[Extracted data entries]

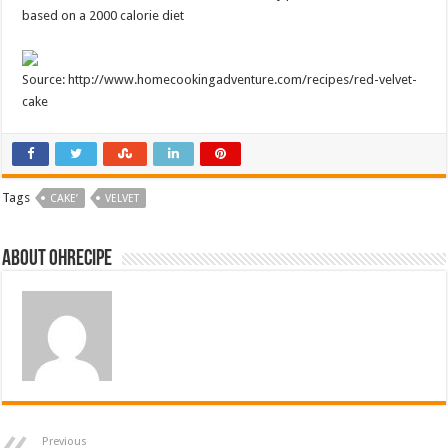
based on a 2000 calorie diet
Source: http://www.homecookingadventure.com/recipes/red-velvet-
cake
Tags
CAKE’
VELVET
About ohrecipe
Previous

* _WHAT IS EXPECTED_:
Quote the entries in full. Any image among them is to be omitted from the copy.

* _RESPONSE BELOW_:
based on a 2000 calorie diet
Source: http://www.homecookingadventure.com/recipes/red-velvet-
cake
Tags
CAKE’
VELVET
About ohrecipe
Previous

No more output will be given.